The third-ranking selection was “national security issues” as the key factor in a Supreme Court decision. In the real Apple-FBI conflict, investigators claimed to need Apple’s help in accessing a phone used by one of the terrorists in the San Bernardino mass shootings. The FBI later reported it was able to gain access through a third-party “hacker.”
A smaller segment of attendees said a company’s own business interests in being able to protect its customer’s privacy would predominate. Some argued that companies such as Apple must be able to back up promises to customers that phone data is secure, if only to be competitive with cell phone manufacturers in other nations.

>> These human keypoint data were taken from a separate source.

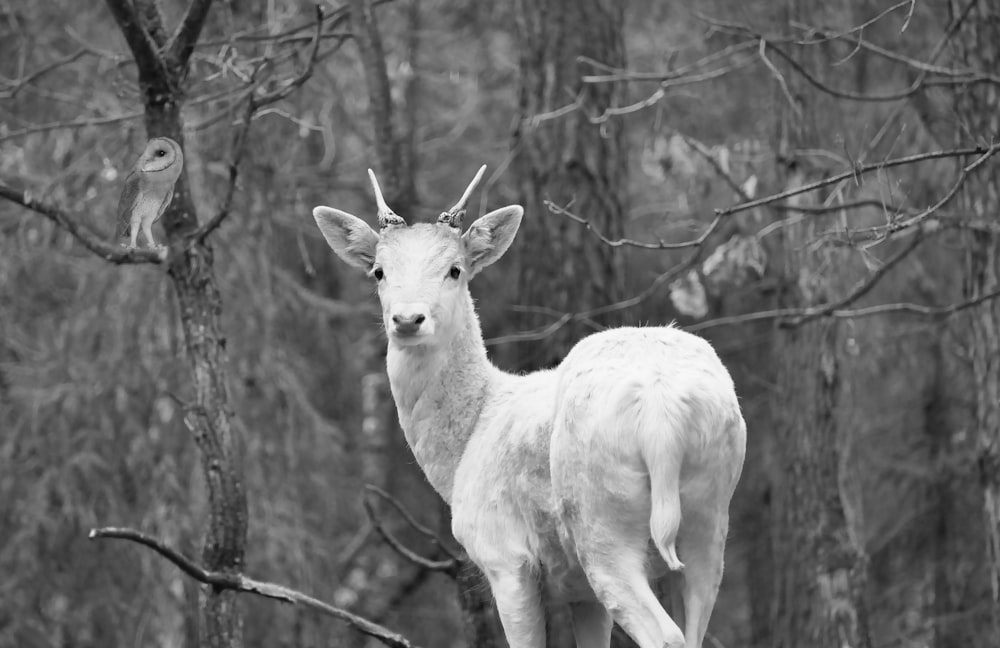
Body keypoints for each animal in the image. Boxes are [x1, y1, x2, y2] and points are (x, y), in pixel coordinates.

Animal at [312, 167, 744, 648]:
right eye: (378, 271)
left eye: (455, 269)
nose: (407, 319)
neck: (466, 444)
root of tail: (661, 411)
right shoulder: (579, 592)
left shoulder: (503, 553)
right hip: (710, 517)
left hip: (601, 519)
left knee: (664, 634)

Other attendees cited a variety of issues — some raised by the lawyers representing the fictional cell phone manufacturer “Pear” or representing the government — many asking, essentially, whether the kind of computer code development sought by the FBI to be used to gain access to phones was even speech protected under the First Amendment.

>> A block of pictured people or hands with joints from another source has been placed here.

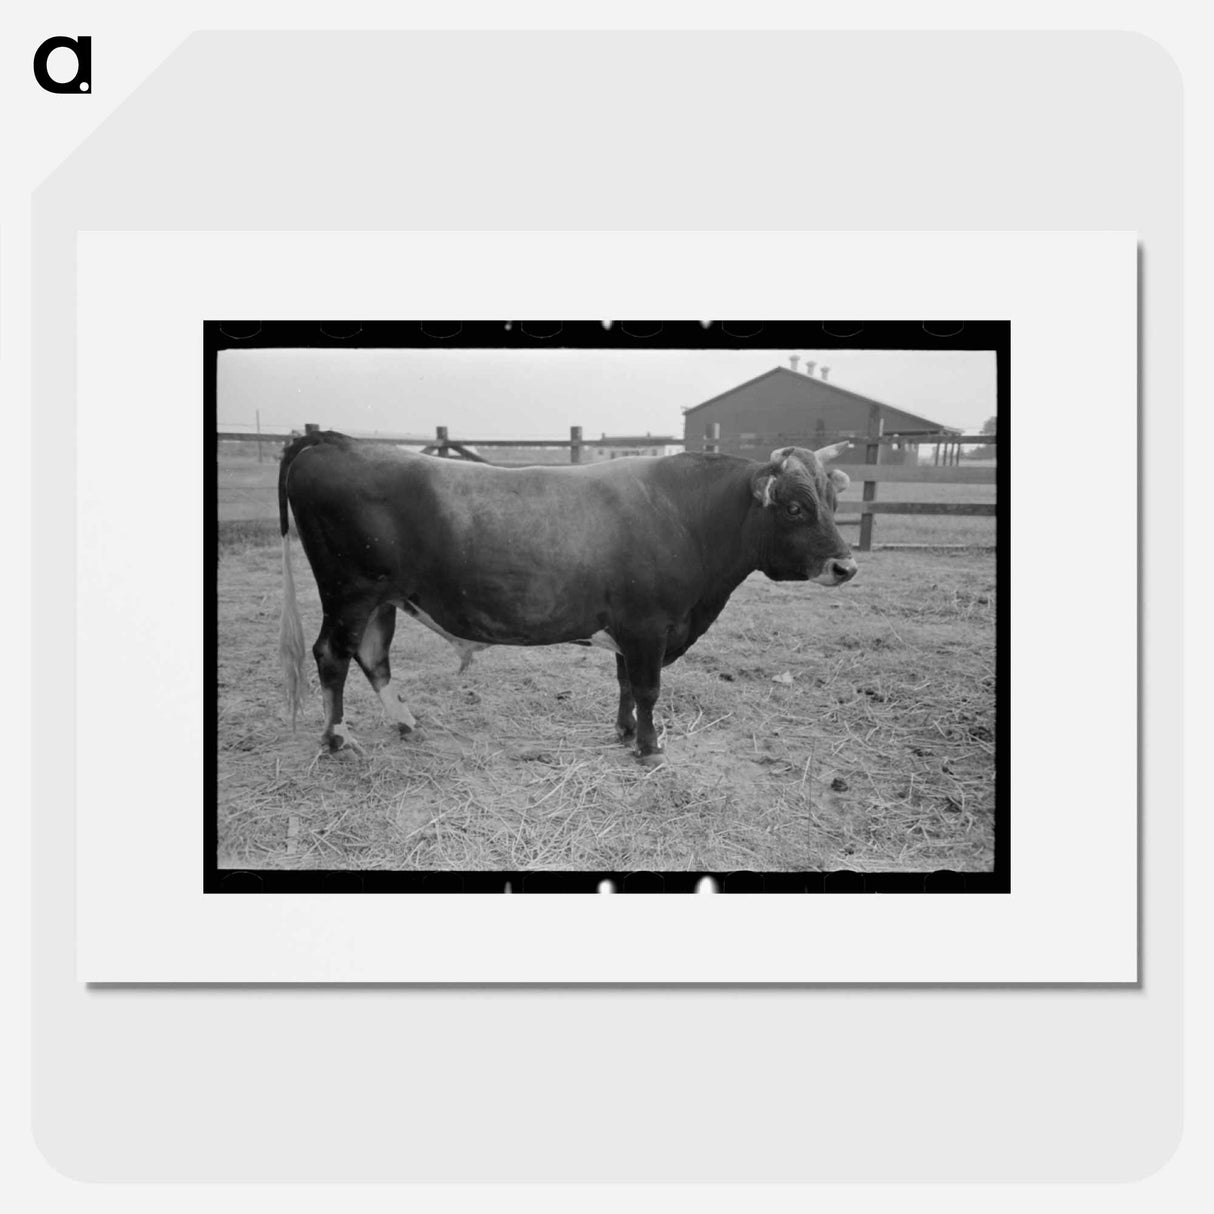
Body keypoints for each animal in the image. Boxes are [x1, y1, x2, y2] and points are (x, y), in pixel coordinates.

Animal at [278, 431, 857, 765]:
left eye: (831, 500)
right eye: (795, 509)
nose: (846, 566)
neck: (687, 515)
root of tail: (333, 441)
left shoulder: (630, 630)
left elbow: (625, 684)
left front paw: (626, 732)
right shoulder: (648, 627)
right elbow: (648, 688)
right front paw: (650, 748)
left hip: (382, 599)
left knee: (373, 657)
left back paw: (405, 722)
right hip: (348, 593)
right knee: (332, 656)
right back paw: (336, 738)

Each side argued its position before an eight-member High Court, with rebuttal time, in a proceeding that mimicked actual Supreme Court sessions. Both the Pear and the United States legal teams had written briefs to support their oral arguments.
Noted First Amendment lawyers Robert Corn-Revere and Ronald G. London represented Pear, and argued that the United States was asking the fictional company to create an entirely new function in providing access to an iPhone, thus creating new literary work — which would be protected by the First Amendment.
Former assistant U.S. Attorney Joseph DeMarco and co-counsel Jeffrey Barnum, a legal scholar and lawyer specializing in criminal and First Amendment law, argued the government does have the authority to compel companies to assist in a criminal investigation, and that there was no First Amendment protection for the kind of work the government was seeking — providing access only to a phone, not to the data it contained — for this single phone only.
The panel and legal teams were put together by Ronald K.L. Collins, the University of Washington Law School’s Harold S. Shefelman Scholar and former First Amendment Scholar at the Newseum Institute’s First Amendment Center; and Nan Mooney, a noted First Amendment lawyer based in Washington, D.C. Collins and Mooney also coordinated the filing of the written briefs.
Sitting as the Supreme Court were:
- Floyd Abrams, renowned First Amendment lawyer and author; visiting lecturer at the Yale Law School (as the chief justice)
- Harvey Rishikof, most recently dean of faculty at the National War College at the National Defense University; chair of the American Bar Association Standing Committee on Law and National Security advisory committee
- Nadine Strossen, former president of the American Civil Liberties Union; the John Marshall Harlan II Professor of Law at New York Law School
- Linda Greenhouse, Knight Distinguished Journalist in Residence and Joseph Goldstein Lecturer in Law at Yale Law School; longtime U.S. Supreme Court correspondent for The New York Times
- Lee Levine, renowned media lawyer; adjunct professor of law at the Georgetown University Law Center
- Stewart Baker, national security law and policy expert; former assistant secretary for policy at the U.S. Department of Homeland Security
- Stephen Vladeck, professor of law at American University Washington College of Law; nationally recognized expert on the role of the federal courts in the war on terrorism
- The Hon. Robert S. Lasnik, senior judge for the Western District of Washington at the U.S. District Court
As the presentation began, Abrams noted that unlike the actual Supreme Court, the arguments Wednesday at the Newseum were being live-streamed and video-recorded. He made a plea for the actual High Court to change its policy banning such video accounts.